## EXERCISE
Comb through the entries for "lead" and pull out each line that holds it.

---+---

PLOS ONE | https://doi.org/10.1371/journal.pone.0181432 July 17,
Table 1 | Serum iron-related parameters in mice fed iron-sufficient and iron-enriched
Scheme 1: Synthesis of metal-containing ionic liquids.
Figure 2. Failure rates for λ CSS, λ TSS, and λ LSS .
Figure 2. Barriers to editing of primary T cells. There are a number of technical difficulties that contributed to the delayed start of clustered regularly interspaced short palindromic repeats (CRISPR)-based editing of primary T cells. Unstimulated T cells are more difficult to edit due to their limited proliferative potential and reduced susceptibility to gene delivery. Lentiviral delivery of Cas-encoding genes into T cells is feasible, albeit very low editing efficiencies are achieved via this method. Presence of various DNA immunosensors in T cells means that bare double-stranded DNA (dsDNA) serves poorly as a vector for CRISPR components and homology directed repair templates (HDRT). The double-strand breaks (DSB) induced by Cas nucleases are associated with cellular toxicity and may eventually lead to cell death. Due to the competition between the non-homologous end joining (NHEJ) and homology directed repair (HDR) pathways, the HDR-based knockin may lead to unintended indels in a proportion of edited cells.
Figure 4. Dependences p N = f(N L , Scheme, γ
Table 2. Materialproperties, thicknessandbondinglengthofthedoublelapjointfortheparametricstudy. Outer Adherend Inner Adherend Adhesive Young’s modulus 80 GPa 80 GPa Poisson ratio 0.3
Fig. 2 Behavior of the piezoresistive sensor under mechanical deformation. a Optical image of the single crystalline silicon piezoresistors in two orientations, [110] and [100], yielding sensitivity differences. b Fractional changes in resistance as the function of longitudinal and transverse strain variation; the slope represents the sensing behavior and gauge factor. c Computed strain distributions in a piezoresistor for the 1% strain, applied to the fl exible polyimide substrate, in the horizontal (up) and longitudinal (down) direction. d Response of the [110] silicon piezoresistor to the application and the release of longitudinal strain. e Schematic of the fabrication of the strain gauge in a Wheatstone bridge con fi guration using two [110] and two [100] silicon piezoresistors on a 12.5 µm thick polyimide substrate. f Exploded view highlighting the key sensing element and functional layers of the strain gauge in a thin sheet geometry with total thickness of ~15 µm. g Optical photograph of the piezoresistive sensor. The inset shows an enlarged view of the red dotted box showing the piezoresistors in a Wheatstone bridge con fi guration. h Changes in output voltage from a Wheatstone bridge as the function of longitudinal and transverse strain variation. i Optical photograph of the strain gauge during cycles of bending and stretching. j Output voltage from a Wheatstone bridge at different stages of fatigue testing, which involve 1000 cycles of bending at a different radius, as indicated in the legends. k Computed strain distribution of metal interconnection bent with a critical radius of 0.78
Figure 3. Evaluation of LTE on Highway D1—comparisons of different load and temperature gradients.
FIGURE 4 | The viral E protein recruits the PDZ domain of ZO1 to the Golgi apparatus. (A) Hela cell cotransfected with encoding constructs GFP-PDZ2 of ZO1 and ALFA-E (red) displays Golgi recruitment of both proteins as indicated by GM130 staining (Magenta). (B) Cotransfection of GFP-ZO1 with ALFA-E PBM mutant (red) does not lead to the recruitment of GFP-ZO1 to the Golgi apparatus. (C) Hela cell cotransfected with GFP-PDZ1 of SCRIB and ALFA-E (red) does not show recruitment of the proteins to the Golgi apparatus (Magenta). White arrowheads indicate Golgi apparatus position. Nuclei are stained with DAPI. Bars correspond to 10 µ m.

---+---

## EXERCISE RESPONSE
Figure 2. Barriers to editing of primary T cells. There are a number of technical difficulties that contributed to the delayed start of clustered regularly interspaced short palindromic repeats (CRISPR)-based editing of primary T cells. Unstimulated T cells are more difficult to edit due to their limited proliferative potential and reduced susceptibility to gene delivery. Lentiviral delivery of Cas-encoding genes into T cells is feasible, albeit very low editing efficiencies are achieved via this method. Presence of various DNA immunosensors in T cells means that bare double-stranded DNA (dsDNA) serves poorly as a vector for CRISPR components and homology directed repair templates (HDRT). The double-strand breaks (DSB) induced by Cas nucleases are associated with cellular toxicity and may eventually lead to cell death. Due to the competition between the non-homologous end joining (NHEJ) and homology directed repair (HDR) pathways, the HDR-based knockin may lead to unintended indels in a proportion of edited cells.
FIGURE 4 | The viral E protein recruits the PDZ domain of ZO1 to the Golgi apparatus. (A) Hela cell cotransfected with encoding constructs GFP-PDZ2 of ZO1 and ALFA-E (red) displays Golgi recruitment of both proteins as indicated by GM130 staining (Magenta). (B) Cotransfection of GFP-ZO1 with ALFA-E PBM mutant (red) does not lead to the recruitment of GFP-ZO1 to the Golgi apparatus. (C) Hela cell cotransfected with GFP-PDZ1 of SCRIB and ALFA-E (red) does not show recruitment of the proteins to the Golgi apparatus (Magenta). White arrowheads indicate Golgi apparatus position. Nuclei are stained with DAPI. Bars correspond to 10 µ m.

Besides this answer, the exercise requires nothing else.